While workflows always follow the same protocol (when a criteria is met run its associated action), flow has conditional statements that could evoke a completely different set of actions based off of a choice within the decision tree. Flow, like workflow, will run associated actions after cues from the end user, but it extends workflow by also being able to redirect the user and respond with varying actions.
In addition to workflow rules, Force.com has approval processes to extend workflow functionality and allow users to approve records while maintaining an audit trail on the approval history. When defining an approval process, you specify who must approve the record and in what order the approval flow must go. You can setup initial actions, actions on individual steps, and actions for after the record has been fully approved or rejected.
Setting up an approval process is very similar to workflow. First you setup your entry criteria, which defines when to fire the approval process. Then you select who will need to approve the record or set of records after the approval process starts. A set of actions will execute both when the approval fires and when it finishes, and you can define those actions from the setup. Just like workflow actions, approval processes can send an email alert or outbound message, update a field, or create a task.
Approval processes fire off of a single record, and as such can also be tracked in the approval history related list on that record's detail page. Each process has an audit trail that shows you where in the approval process the record is and when an approval has been approved or rejected.

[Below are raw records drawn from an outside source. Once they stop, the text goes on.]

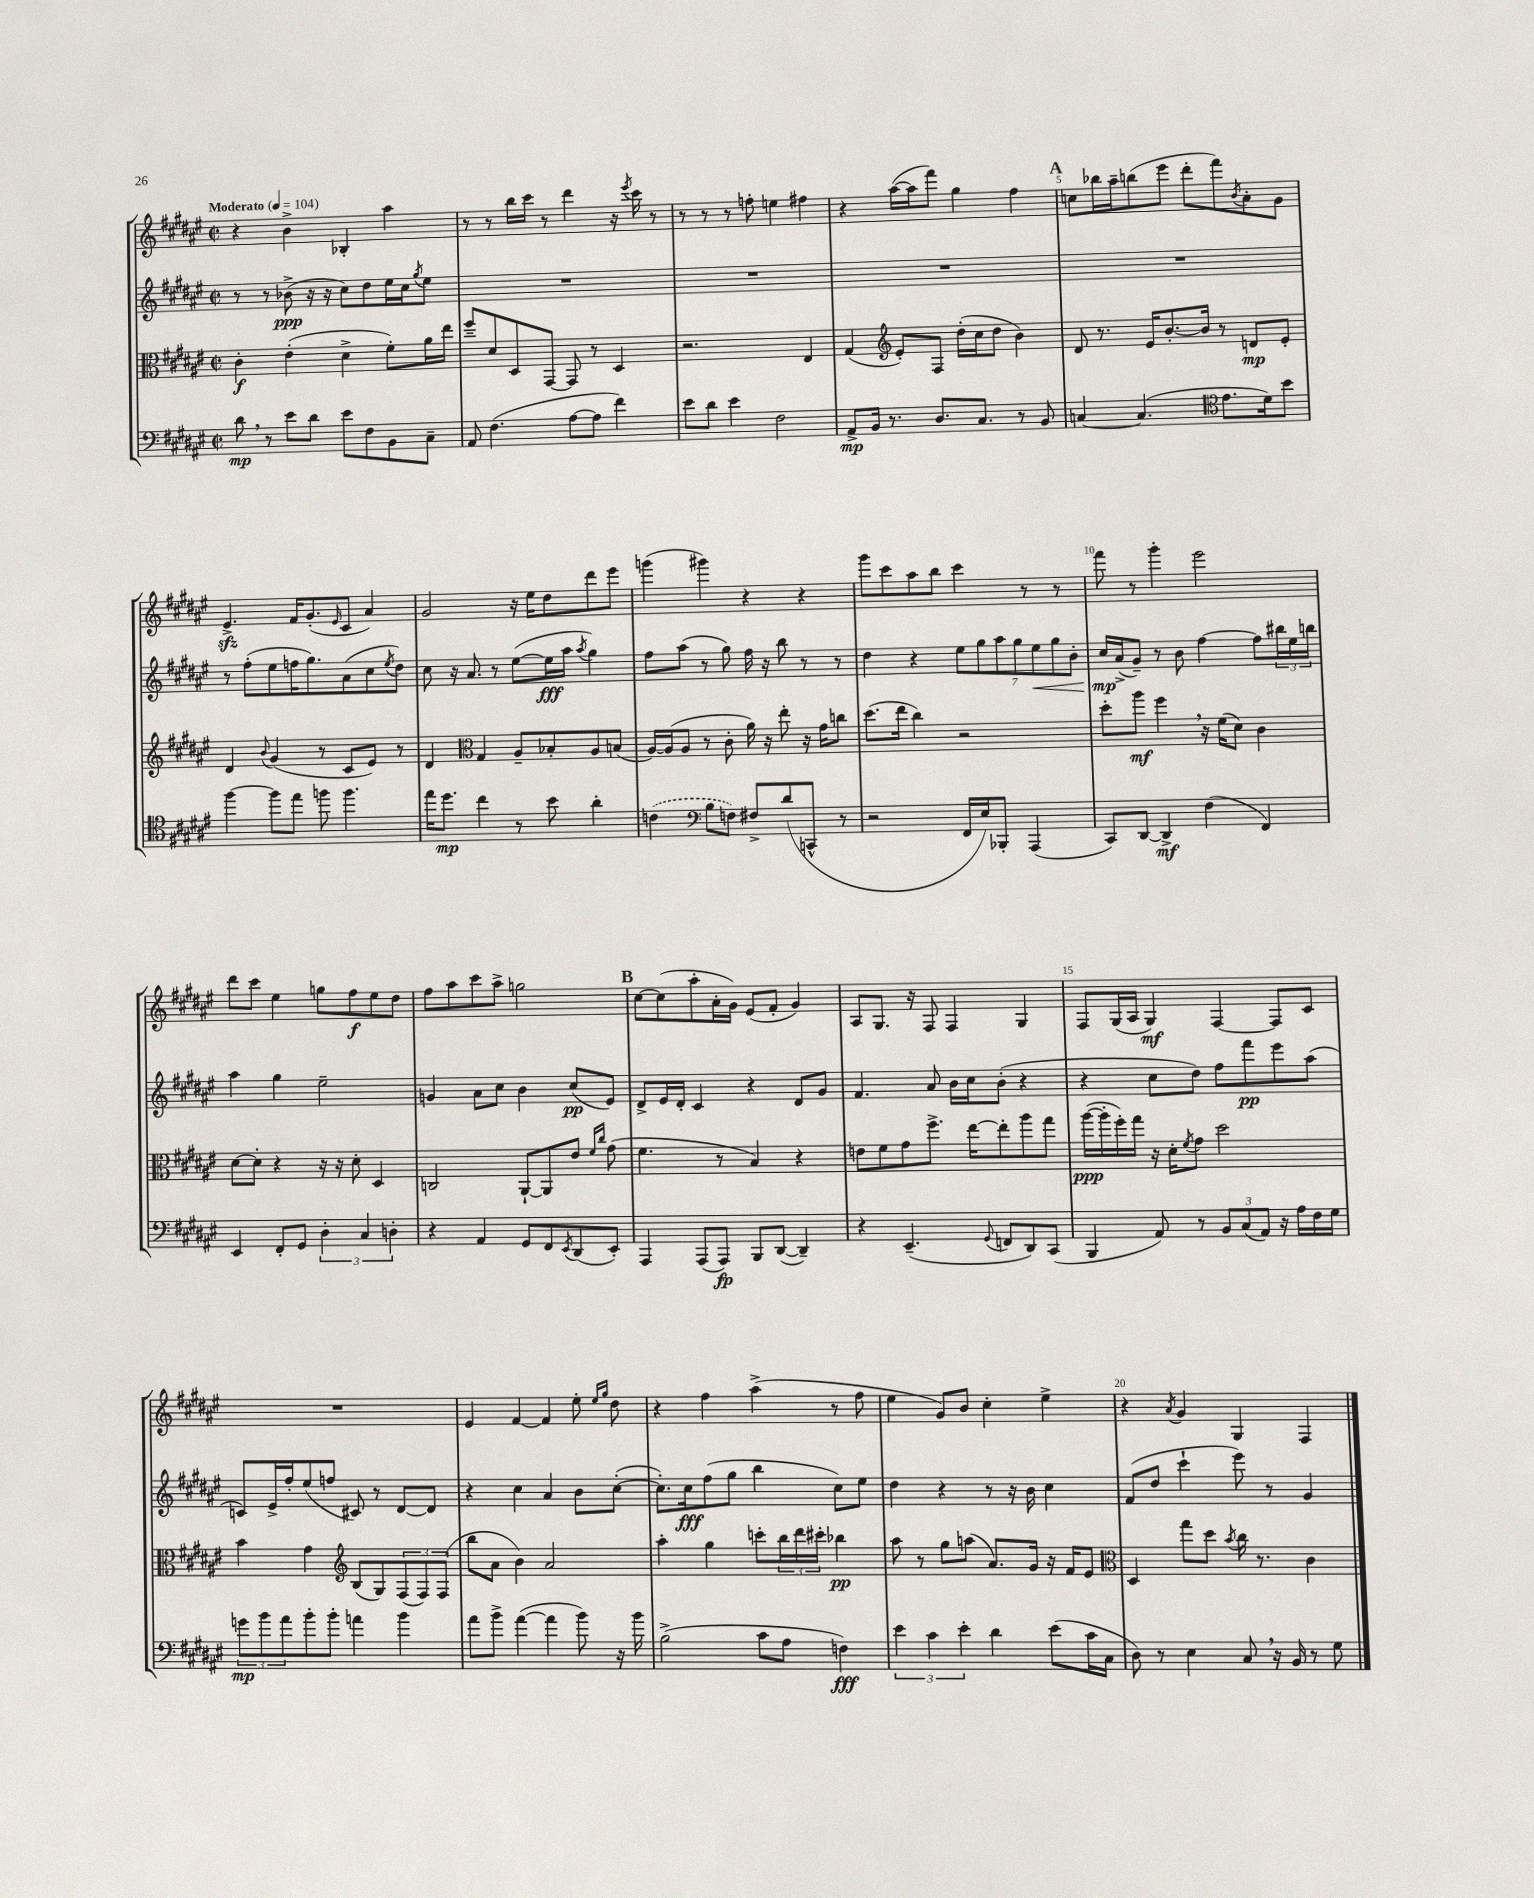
<<
\new StaffGroup <<
\new Staff = "s0" {
    \clef treble \key fis \major \defaultTimeSignature \time 2/2 \tempo "Moderato" 4 = 104
    r4 b'4-> bes4-. ais''4 |
    r8 r8 b''16 cis'''16 r8 dis'''4 r16 \acciaccatura { eis'''8 } cis'''16 r8 |
    r8 r8 r8 f''8-. e''4 fis''4 |
    r4 ais''16~( ais''16 fis'''8) gis''4 fis''4 |
    \mark \markup { \bold "A" } c''8 bes''16 ais''16-- b''8( eis'''8 dis'''8-. fis'''8) \acciaccatura { b'8 } ais'8-. gis'8 |
    eis'4.->\sfz fis'16 gis'8.-.( \grace { eis'16 } cis'8 ais'4) |
    gis'2 r16 eis''16 dis''8 dis'''8 eis'''8 |
    g'''4( gis'''4) r4 r4 |
    gis'''8 cis'''8 ais''8 b''8 cis'''4 r8 r8 |
    fis'''8 r8 gis'''4-. eis'''2 |
    dis'''8 cis'''8 eis''4 g''8 fis''8\f eis''8 dis''8 |
    fis''8 ais''8 cis'''8 ais''8-> g''2 |
    \mark \markup { \bold "B" } cis''8~ cis''8( ais''8-. ais'16-. gis'16) eis'8( fis'8-. gis'4) |
    ais8 gis8. r16 fis8 fis4 gis4 |
    fis8 gis16( ais16 gis4\mf) fis4~ fis8 cis'8 |
    R1 |
    eis'4 fis'4~ fis'4 eis''8-. \grace { eis''16 gis''16 } dis''8 |
    r4 fis''4 ais''4->( r8 fis''8 |
    eis''4 gis'8) b'8 cis''4-. eis''4-> |
    r4 \acciaccatura { ais'8 } gis'4 gis4 fis4 \bar "|." |
}
\new Staff = "s1" {
    \clef treble \key fis \major \defaultTimeSignature \time 2/2
    r8 r8 bes'8->\ppp( r16 r16 cis''8) dis''8 eis''16 cis''16 \acciaccatura { gis''8 } eis''8 |
    R1 |
    R1 |
    R1 |
    \mark \markup { \bold "A" } R1 |
    r8 fis''8-.( eis''8 f''16 gis''8.) ais'8( cis''8 \acciaccatura { eis''8 } dis''8) |
    cis''8 r16 ais'8. r8 eis''8~( eis''16\fff ais''16 \acciaccatura { ais''8 } gis''4) |
    fis''8 ais''8( r8 gis''8) fis''16 r16 b''8 r8 r8 |
    dis''4 r4 \tuplet 7/4 { eis''8 gis''8 ais''8 gis''8 eis''8\< gis''8 b'8-. } |
    cis''16\mp\! ais'16->( gis'8--) r8 b'8 fis''4~ fis''8 \tuplet 3/2 { bis''16 eis''16 b''16 } |
    ais''4 gis''4 eis''2-- |
    g'4 ais'8 cis''8 b'4 cis''8\pp( eis'8) |
    \mark \markup { \bold "B" } dis'8-> eis'16 dis'16-. cis'4 r4 dis'8 gis'8 |
    fis'4. ais'8 b'16 cis''16 b'8-.( r4 |
    r4 cis''8 dis''8) fis''8 fis'''8\pp eis'''8 ais''8( |
    c'8) eis'16-> fis''16-. eis''8( f''8 cis'8) r8 dis'8~ dis'8 |
    r4 cis''4 ais'4 b'8 cis''8~-.( |
    cis''8.-.) cis''16\fff fis''8( gis''8 b''4 cis''8) eis''8 |
    dis''4 r4 r8 r16 b'16 cis''4 |
    fis'8( dis''8 cis'''4-! eis'''8) r8 gis'4 \bar "|." |
}
\new Staff = "s2" {
    \clef alto \key fis \major \defaultTimeSignature \time 2/2
    cis'4-.\f eis'4-.( dis'4-> fis'8-.) ais'16 eis''16 |
    fis''8-- dis'8 dis8 gis,8~ gis,8 r8 dis4 |
    r2. eis4 |
    gis4( \clef treble eis'8-.) fis8 dis''16-.( cis''16 dis''8 b'4) |
    \mark \markup { \bold "A" } dis'8 r8. eis'16 b'8.~-. b'16 r8 d'8\mp eis'8-. |
    dis'4 \appoggiatura { b'8 } gis'4( r8 cis'8 eis'8) r8 |
    dis'4 \clef alto gis4 ais8-- bes8-. ais8 b8( |
    ais16~) ais16( ais8 r8 cis'8-. ais'16) r16 eis''8-. r16 gis'16 c''8 |
    dis''8.( eis''16 cis''4) r2 |
    dis''8-. ais''8\mf fis''4 \breathe r16 fis'16( dis'8) cis'4 |
    dis'8~ dis'8-. r4 r16 r16 dis'8-. dis4 |
    c2 ais,8~-! ais,8 eis'8 \grace { fis'16 cis''16 } gis'8( |
    \mark \markup { \bold "B" } fis'4. r8 b4) r4 |
    e'8 fis'8 gis'8 fis''8.-> eis''16~ eis''8-. ais''8 gis''8 |
    ais''16~\ppp( ais''16-. fis''16-.) gis''16 r16 dis'16-. \acciaccatura { fis'8 } gis'8 dis''2 |
    b'4 gis'4 \clef treble b8( gis8) \tuplet 3/2 { fis8( fis8) fis8( } |
    b''8 ais'8 b'4) ais'2 |
    ais''4-. gis''4 c'''8-. \tuplet 3/2 { b''16 dis'''16 cis'''16-. } bes''4\pp |
    ais''8 r8 gis''8 a''8( ais'8.) gis'16 r16 fis'16 eis'8 |
    \clef alto dis4 gis''8 dis''8 \acciaccatura { b'8 } cis''16 r8. cis'4 \bar "|." |
}
\new Staff = "s3" {
    \clef bass \key fis \major \defaultTimeSignature \time 2/2
    dis'8\mp \breathe r8 eis'8 dis'8 eis'8 fis8 b,8 cis8-- |
    ais,8 fis4.( ais8~ ais8 fis'4) |
    eis'8 dis'8 eis'4 fis2 |
    ais,8->\mp b,16 r8. dis8. cis8. r8 b,8 |
    \mark \markup { \bold "A" } c4~ c4.( \clef tenor eis'8. dis'16) b'8 |
    fis''4~ fis''8 eis''8 f''8 f''4. |
    eis''16 dis''8.\mp cis''4 r8 b'8 ais'4-. |
    \once \slurDashed c'4( \clef bass b8 f8) fis8-> dis'8( c,8-^ r8 |
    r2 fis,16 eis16) bes,,8-. ais,,4( |
    cis,8) dis,8~ dis,4->\mf fis4( fis,4) |
    eis,4 fis,8-. gis,8 \tuplet 3/2 { dis4-. cis4 d4-. } |
    r4 ais,4 gis,8 fis,8 \acciaccatura { eis,8 } dis,8( eis,8-.) |
    \mark \markup { \bold "B" } ais,,4 ais,,8( ais,,8\fp) b,,8 dis,8~( dis,4--) |
    r4 eis,4.--( \appoggiatura { gis,8 } f,8 dis,8) cis,8( |
    b,,4 ais,8) r8 \tuplet 3/2 { b,8 cis8( ais,8) } r16 ais16 fis16 gis16 |
    \tuplet 3/2 { g'8\mp b'8 ais'8 } b'8-. b'8-. a'4 b'4 |
    ais'8 b'8-> ais'4~( ais'4 b'8) r16 b'16 |
    b2->( cis'8 ais8 f4\fff) |
    \tuplet 3/2 { eis'4 cis'4 eis'4-. } dis'4 eis'8( cis'16 cis16 |
    dis8) r8 eis4 cis8 \breathe r16 b,16 r8 gis8 \bar "|." |
}
>>
>>
\layout { \context { \Score \override BarNumber.break-visibility = ##(#f #t #t) barNumberVisibility = #(every-nth-bar-number-visible 5) } }
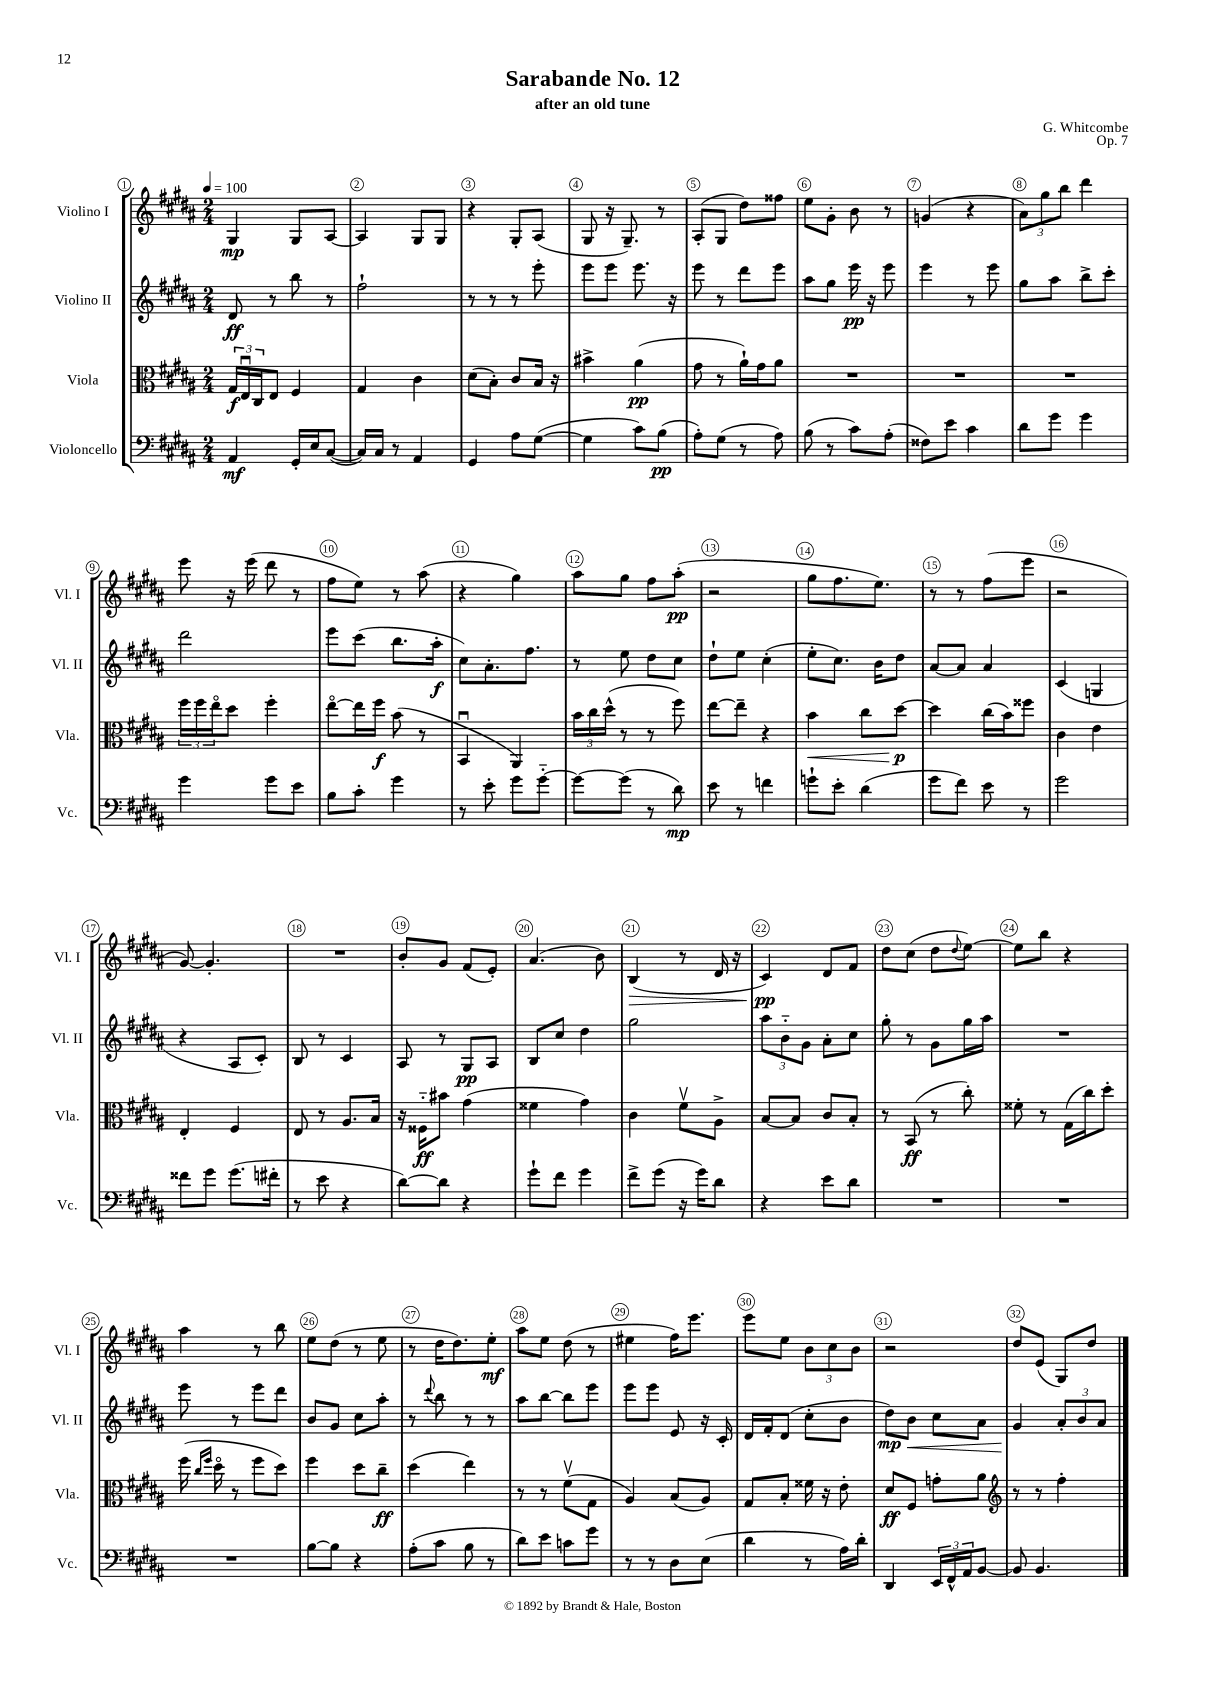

There are several manual processes that can be automated using the business logic point-and-click tools. First, in regards to data entry, you can configure automatic calculation updates on your data through use of formula fields or roll-up summaries. If you have actions that need to happen after changes are made within your organization, a workflow, flow, or approval process might be the solution for you.
Using these resources to build out the functionality of your org can increase the efficiency of your applications as well as ensure the effectiveness of the overall system. Automated business logic eliminates the potential of manual calculation/entry error and provides an audit trail of the different processes so you can track when things were done or what part of the process they are in.